RogerBW's Blog

Top Gear season 2.23 and The Grand Tour season 1 02 March 2017

Top Gear: 2015, 6 episodes; The Grand Tour: 2015-2016, 13 episodes. In both cases, these are comedy shows lightly disguised as motoring programmes.

I can see why: the actual "motoring programme" as it was invented in the 1970s has become largely obsolete when one can find reviews of the car one might want to buy, and the places where one might want to drive, entirely adequately via the Internet. When Top Gear was reinvented in 2002 (retaining the name, while most of the production crew and cast went over to ITV to make the nominally more serious, but frankly dismal, Fifth Gear), it began with some slight façade of offering tips about normal cars that normal people might buy, but by the second series it was already getting into rocket cars, million-pound supercars, and smashing things up on screen.

In 2015, the BBC once more kept the name and fired a large part of the cast and crew (well, they only fired one of the cast, but the other two followed) who went off together to make their own show. But this time the BBC didn't completely redesign the format to suit its new presenters: they tried to continue the same thing, only with different people.

Which was obviously going to be a failure, but just how much of a failure wasn't clear until it became apparent that the new front-man of the show was to be Chris Evans, one of the few DJs not to be up on pædophilia charges. I haven't seen or heard any of his previous work, but as a presenter he was too obviously a comedian: the point of Top Gear version 2 was that it was presented as though it were the serious car show that version 1 had been, which just happened to involve doing very silly things, with a sly wink at the audience to let them know that they were in on the joke. In the hands of Evans it was just "ha ha, look at the silly man", a style of comedy that never works for me. He was joined by Matt LeBlanc, an American actor whom I also hadn't seen before but who had a very slightly better idea of what was needed. Neither of them had any particular history with motoring journalism, or motoring, or journalism; they were just there to be silly.

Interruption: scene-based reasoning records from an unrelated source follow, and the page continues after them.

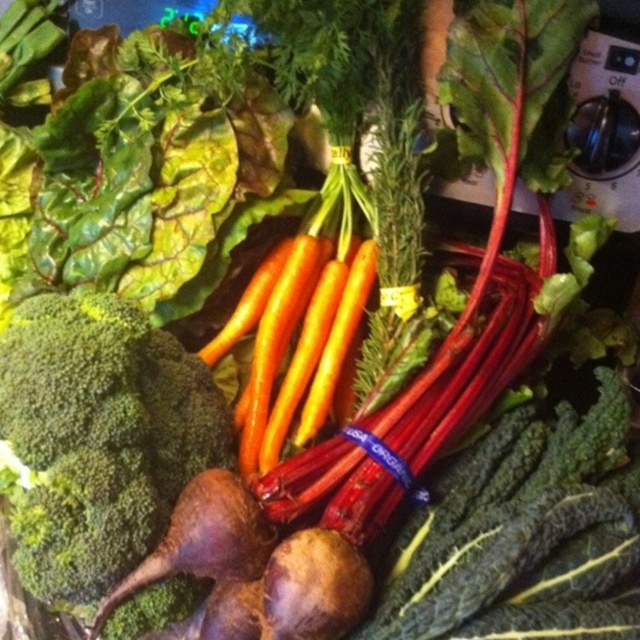
Is green matte broccoli at lower left in front of orange smooth carrot at center?

Yes.

Between point (36, 556) and point (284, 317), which one is positioned behind?

The point (284, 317) is behind.

Locate an element on the screen. This screenshot has height=640, width=640. green matte broccoli at lower left is located at coordinates (99, 436).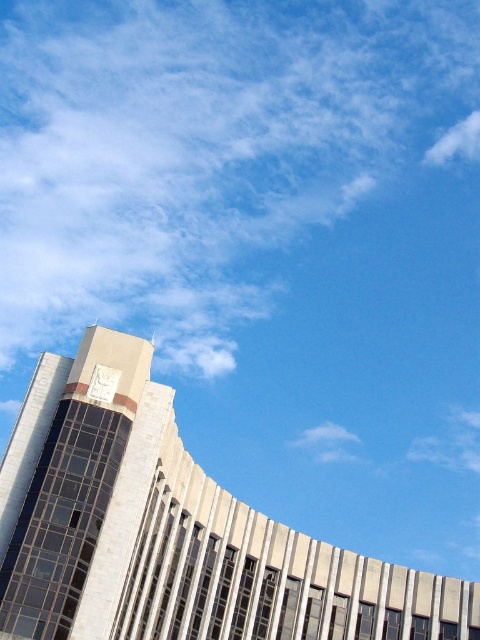
You are an architect reviewing the building design. You notice two elements at the upper left corner of the building. Which one is taller between the white stone tower at upper left and the metallic clock at upper left?

The white stone tower at upper left is much taller than the metallic clock at upper left.

You are an architect designing a new building and want to ensure that the white fluffy cloud at upper right and the metallic clock at upper left are balanced in terms of visual weight. Considering their sizes, which object should you adjust to achieve better symmetry?

Since the white fluffy cloud at upper right is wider than the metallic clock at upper left, you should reduce the width of the white fluffy cloud at upper right or increase the width of the metallic clock at upper left to achieve better symmetry.

You are standing at the base of the modern architectural structure. You notice two points marked on the building facade. The first point is at coordinate point (419, 163), and the second is at point (132, 600). From your vantage point, which point appears closer to you?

So a "duel" between two sports cars saw them fitted with paintball guns. The presenters raced Reliant Robins across England (painted with the Union Flag and Stars and Stripes respectively). They continued to interview celebrities and send them round the racetrack in a vaguely normal car, which I always found the most boring part of the show. It was all rather dull. (Evans has now left, but LeBlanc is apparently staying.)

Meanwhile the Top Gear team went off to Amazon to make The Grand Tour, only somewhat impaired by the BBC's retention of all the trademarkable names and insistence that having celebrity guests on a motoring show was a BBC monopoly. This is a crew that knows what it's doing, and is only slightly hampered by interference from above: this is most obvious in the second episode, with an extended one-joke action sequence at a Jordanian special forces training base, most of which has nothing to do with motoring. (If you've ever been to the RIAT at Fairford, you'll have seen how the Jordanian government can be very generous with its money but insists on having its own stuff on display as part of the result.)

Where it gets more interesting is in the "challenges", coming up with (for example) eco-friendly car bodies (meat and bone, a construction of plants and hazel wands, and blocks of mud), or beach buggies to go a thousand miles across Namibia. That's the sort of challenge a hypothetical serious motoring show might do, and the humour lies in the silly answers the team comes up with.

But mostly this series is more of the same performance art: three middle-aged men playing at being opinionated prats and messing around with millions of pounds of cars. It's getting a bit old, and so are they, but there's some life in the format yet.